Sie ertrinken in E-Mail? Sie haben zwar ein sinnvolles Ablagesystem für Ihre E-Mails, aber es hilft nichts? Dann sorgen Sie dafür, dass man Sie versteht. Klarer schreiben hilft.
Letzte Woche haben Sie gelesen, dass viel davon abhängt, wie viele und welche Empfänger Sie adressieren mit Ihren E-Mails.
Sie beschränken sich also selbst, und adressieren möglichst wenige Empfänger mit Ihren E-Mails. Jeder, der die Nachricht bekommt, muss sie auch bekommen. Das ist gut. Auf diese Weise haben Sie die Anzahl der möglichen Antworten bereits gut reduziert.

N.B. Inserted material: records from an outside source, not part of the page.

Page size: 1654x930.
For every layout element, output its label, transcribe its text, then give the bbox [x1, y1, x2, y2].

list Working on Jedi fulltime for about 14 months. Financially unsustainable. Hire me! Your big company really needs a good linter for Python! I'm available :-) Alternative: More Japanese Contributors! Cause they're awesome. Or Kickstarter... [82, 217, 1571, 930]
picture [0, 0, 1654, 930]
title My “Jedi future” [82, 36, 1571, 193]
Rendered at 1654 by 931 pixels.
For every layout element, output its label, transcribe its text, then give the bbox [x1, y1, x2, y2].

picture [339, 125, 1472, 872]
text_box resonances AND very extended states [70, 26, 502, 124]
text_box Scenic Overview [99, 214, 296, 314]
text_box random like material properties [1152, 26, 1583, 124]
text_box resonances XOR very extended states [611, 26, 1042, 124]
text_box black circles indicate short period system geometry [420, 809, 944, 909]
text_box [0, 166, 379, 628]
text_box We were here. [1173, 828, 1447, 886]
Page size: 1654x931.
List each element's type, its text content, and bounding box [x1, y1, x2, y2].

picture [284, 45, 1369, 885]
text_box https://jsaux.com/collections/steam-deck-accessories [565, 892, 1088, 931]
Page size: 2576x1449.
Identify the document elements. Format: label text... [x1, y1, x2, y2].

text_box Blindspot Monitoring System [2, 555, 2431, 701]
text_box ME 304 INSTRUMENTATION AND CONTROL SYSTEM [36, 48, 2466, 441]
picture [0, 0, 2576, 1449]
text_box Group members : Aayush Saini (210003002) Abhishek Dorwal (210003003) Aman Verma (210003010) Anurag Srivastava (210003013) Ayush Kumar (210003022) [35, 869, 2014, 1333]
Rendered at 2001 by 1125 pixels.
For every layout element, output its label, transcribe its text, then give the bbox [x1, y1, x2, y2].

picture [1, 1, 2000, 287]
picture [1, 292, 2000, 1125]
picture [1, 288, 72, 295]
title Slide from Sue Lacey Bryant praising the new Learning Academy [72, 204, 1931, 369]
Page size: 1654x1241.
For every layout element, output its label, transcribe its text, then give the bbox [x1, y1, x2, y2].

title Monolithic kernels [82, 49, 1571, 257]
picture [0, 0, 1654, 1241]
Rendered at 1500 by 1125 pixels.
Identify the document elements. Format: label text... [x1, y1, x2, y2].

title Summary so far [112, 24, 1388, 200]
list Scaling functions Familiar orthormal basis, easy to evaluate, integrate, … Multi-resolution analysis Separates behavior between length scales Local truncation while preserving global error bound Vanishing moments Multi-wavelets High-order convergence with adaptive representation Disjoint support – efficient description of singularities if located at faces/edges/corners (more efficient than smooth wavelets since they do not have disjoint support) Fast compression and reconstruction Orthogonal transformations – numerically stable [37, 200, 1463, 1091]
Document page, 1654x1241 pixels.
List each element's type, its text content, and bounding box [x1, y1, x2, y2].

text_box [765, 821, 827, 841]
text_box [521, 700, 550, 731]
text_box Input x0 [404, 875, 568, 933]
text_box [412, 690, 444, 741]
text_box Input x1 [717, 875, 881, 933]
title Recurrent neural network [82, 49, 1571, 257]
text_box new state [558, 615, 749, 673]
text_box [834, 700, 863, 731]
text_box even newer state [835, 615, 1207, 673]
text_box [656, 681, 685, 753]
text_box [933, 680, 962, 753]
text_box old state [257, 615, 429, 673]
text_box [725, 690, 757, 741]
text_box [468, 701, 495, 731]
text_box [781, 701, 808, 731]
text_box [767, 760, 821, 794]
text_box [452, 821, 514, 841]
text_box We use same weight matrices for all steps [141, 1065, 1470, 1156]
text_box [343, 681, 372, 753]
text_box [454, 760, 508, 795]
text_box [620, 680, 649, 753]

Aber Sie bekommen immer noch viele Antworten und Nachrichten nach Besprechungen, zu denen Sie beigetragen haben.
Inhalt als Grund für viele E-Mails
Warum? Warum kommen immer noch so viele Nachrichten an, bei denen Sie sich denken »Wieso fragt der das nochmal? Das habe ich doch schon geschrieben.«
Ja, Sie haben schon etwas zu dem Thema geschrieben. Und jetzt bekommen Sie eine Nachfrage dazu.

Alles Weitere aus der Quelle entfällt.